The proposal will be put to rank-and-file Republicans at a meeting Tuesday morning, according to two leadership aides who weren’t authorized to speak on the record because the plan isn’t official.
The stopgap funding measure, called a continuing resolution, probably would maintain spending at about the current annualized rate of $988 billion from Oct. 1, when the new government fiscal year begins, through Dec. 15, said aides who spoke on condition of anonymity because they’re not authorized to speak publicly before a leadership announcement.
If the temporary spending measure is passed, the possibility of a government shutdown would be pushed to mid-October, when the government’s borrowing authority runs out.

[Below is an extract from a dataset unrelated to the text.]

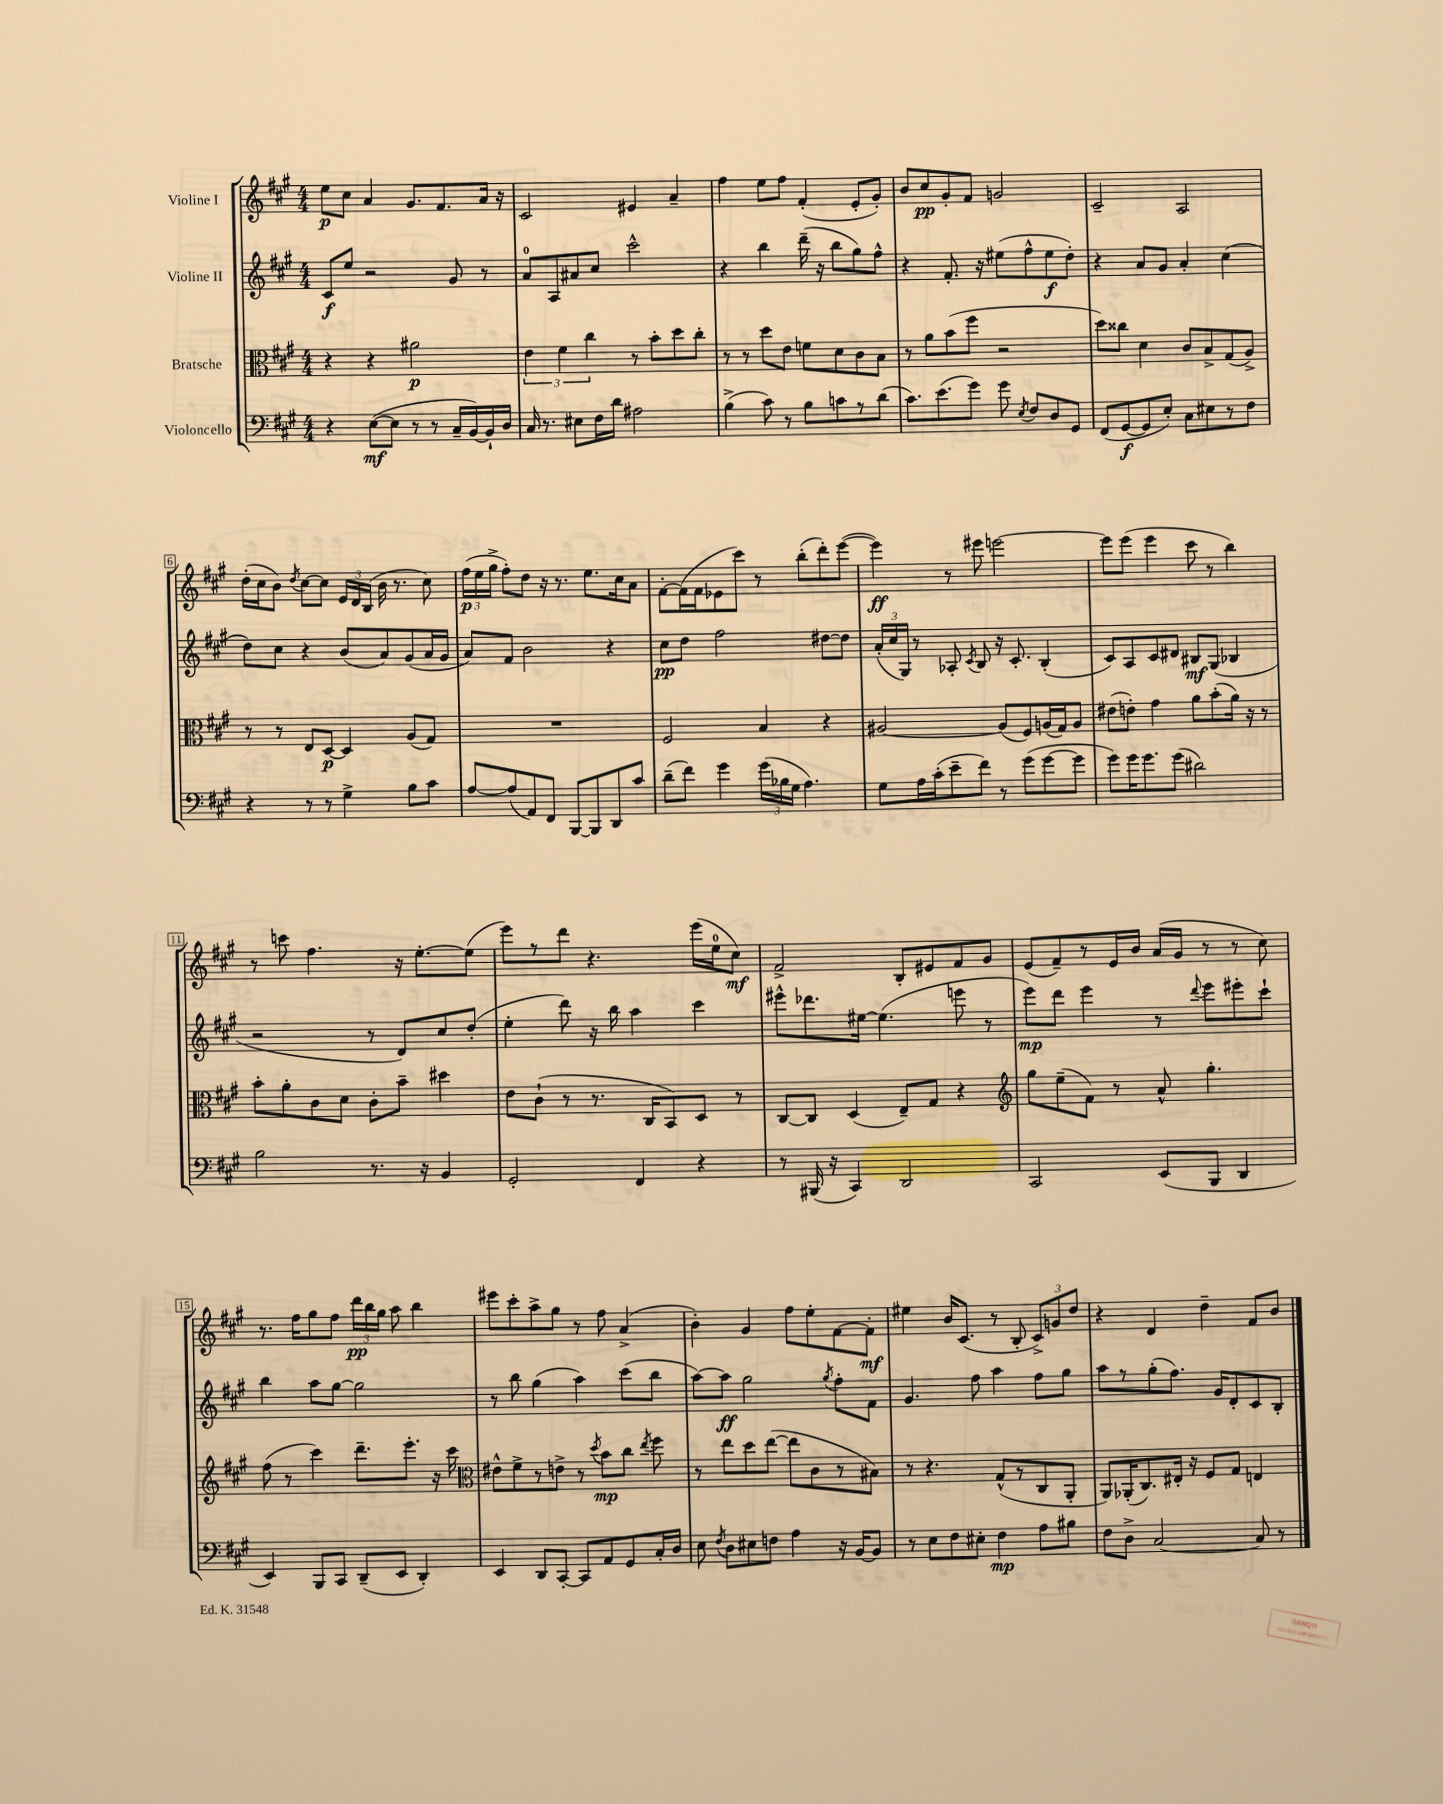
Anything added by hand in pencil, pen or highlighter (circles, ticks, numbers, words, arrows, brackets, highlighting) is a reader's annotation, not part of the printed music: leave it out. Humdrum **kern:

House Republicans have been talking about a new round of spending cuts or other conditions for passing legislation to raise the debt ceiling. President Barack Obama has refused to negotiate the terms of raising the borrowing authority.
White House officials and House Republicans have voiced a determination not to allow a default on outstanding government debt. Treasury Secretary Jack Lew warned in an Aug. 26 letter to Speaker John Boehner that the government would have difficulty functioning on tax revenue – about $50 billion a day.
That’s because the government must make 80 million payments each month to pay Social Security recipients, armed forces personnel as well as other obligations such as Medicare reimbursements to doctors and hospitals, Lew said.
Defunding or delaying implementation of the health-care law also could become part of the debt-limit debate. House Republicans have said that could be a condition they seek in exchange for their votes on raising the government’s borrowing authority.
The House has voted 40 times to repeal the law and 80 House Republicans signed a letter last month urging their leaders to support such a provision. That’s short of a “majority of the majority” that is usually the benchmark for consensus among the chamber’s 233 Republicans.
Obama’s aides have threatened a presidential veto of similar legislation in the past and majority Democrats in the Senate oppose putting that condition on a stopgap funding measure, so there would be a risk of a stalemate and government shutdown when the current fiscal year ends Sept. 30.
A vote on the temporary spending legislation is set for later this week, according to the legislative schedule posted on the website of House Republican Leader Eric Cantor.